Source material Block Start

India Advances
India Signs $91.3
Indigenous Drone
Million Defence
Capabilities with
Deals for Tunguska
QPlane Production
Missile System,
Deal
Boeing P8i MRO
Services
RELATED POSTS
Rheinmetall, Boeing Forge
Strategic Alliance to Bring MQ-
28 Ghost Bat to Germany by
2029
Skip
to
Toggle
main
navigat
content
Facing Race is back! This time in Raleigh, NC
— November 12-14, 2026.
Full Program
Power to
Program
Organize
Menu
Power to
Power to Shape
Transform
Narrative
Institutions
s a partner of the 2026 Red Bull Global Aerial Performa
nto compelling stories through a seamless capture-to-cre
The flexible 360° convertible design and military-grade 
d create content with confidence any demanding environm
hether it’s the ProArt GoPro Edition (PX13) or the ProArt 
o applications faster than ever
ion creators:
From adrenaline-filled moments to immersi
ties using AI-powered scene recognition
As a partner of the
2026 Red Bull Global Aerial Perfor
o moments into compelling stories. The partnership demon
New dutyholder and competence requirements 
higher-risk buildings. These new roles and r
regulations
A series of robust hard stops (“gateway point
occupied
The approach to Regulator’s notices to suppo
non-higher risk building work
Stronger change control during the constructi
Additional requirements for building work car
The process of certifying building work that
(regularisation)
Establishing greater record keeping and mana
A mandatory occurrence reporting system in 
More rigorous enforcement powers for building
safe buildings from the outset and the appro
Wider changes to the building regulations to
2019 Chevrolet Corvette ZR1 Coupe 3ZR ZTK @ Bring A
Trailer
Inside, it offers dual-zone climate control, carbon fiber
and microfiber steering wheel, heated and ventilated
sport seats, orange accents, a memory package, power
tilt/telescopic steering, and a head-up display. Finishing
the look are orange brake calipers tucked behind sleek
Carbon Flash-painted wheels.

Source material Block End

## Aim of the exercise
Format all of the data above as a Markdown table with the columns No. and Text. Give each line its own row and omit blank lines.

## Solution
| No. | Text |
|---|---|
| 1 | India Advances |
| 2 | India Signs $91.3 |
| 3 | Indigenous Drone |
| 4 | Million Defence |
| 5 | Capabilities with |
| 6 | Deals for Tunguska |
| 7 | QPlane Production |
| 8 | Missile System, |
| 9 | Deal |
| 10 | Boeing P8i MRO |
| 11 | Services |
| 12 | RELATED POSTS |
| 13 | Rheinmetall, Boeing Forge |
| 14 | Strategic Alliance to Bring MQ- |
| 15 | 28 Ghost Bat to Germany by |
| 16 | 2029 |
| 17 | Skip |
| 18 | to |
| 19 | Toggle |
| 20 | main |
| 21 | navigat |
| 22 | content |
| 23 | Facing Race is back! This time in Raleigh, NC |
| 24 | — November 12-14, 2026. |
| 25 | Full Program |
| 26 | Power to |
| 27 | Program |
| 28 | Organize |
| 29 | Menu |
| 30 | Power to |
| 31 | Power to Shape |
| 32 | Transform |
| 33 | Narrative |
| 34 | Institutions |
| 35 | s a partner of the 2026 Red Bull Global Aerial Performa |
| 36 | nto compelling stories through a seamless capture-to-cre |
| 37 | The flexible 360° convertible design and military-grade  |
| 38 | d create content with confidence any demanding environm |
| 39 | hether it’s the ProArt GoPro Edition (PX13) or the ProArt  |
| 40 | o applications faster than ever |
| 41 | ion creators: |
| 42 | From adrenaline-filled moments to immersi |
| 43 | ties using AI-powered scene recognition |
| 44 | As a partner of the |
| 45 | 2026 Red Bull Global Aerial Perfor |
| 46 | o moments into compelling stories. The partnership demon |
| 47 | New dutyholder and competence requirements  |
| 48 | higher-risk buildings. These new roles and r |
| 49 | regulations |
| 50 | A series of robust hard stops (“gateway point |
| 51 | occupied |
| 52 | The approach to Regulator’s notices to suppo |
| 53 | non-higher risk building work |
| 54 | Stronger change control during the constructi |
| 55 | Additional requirements for building work car |
| 56 | The process of certifying building work that |
| 57 | (regularisation) |
| 58 | Establishing greater record keeping and mana |
| 59 | A mandatory occurrence reporting system in  |
| 60 | More rigorous enforcement powers for building |
| 61 | safe buildings from the outset and the appro |
| 62 | Wider changes to the building regulations to |
| 63 | 2019 Chevrolet Corvette ZR1 Coupe 3ZR ZTK @ Bring A |
| 64 | Trailer |
| 65 | Inside, it offers dual-zone climate control, carbon fiber |
| 66 | and microfiber steering wheel, heated and ventilated |
| 67 | sport seats, orange accents, a memory package, power |
| 68 | tilt/telescopic steering, and a head-up display. Finishing |
| 69 | the look are orange brake calipers tucked behind sleek |
| 70 | Carbon Flash-painted wheels. |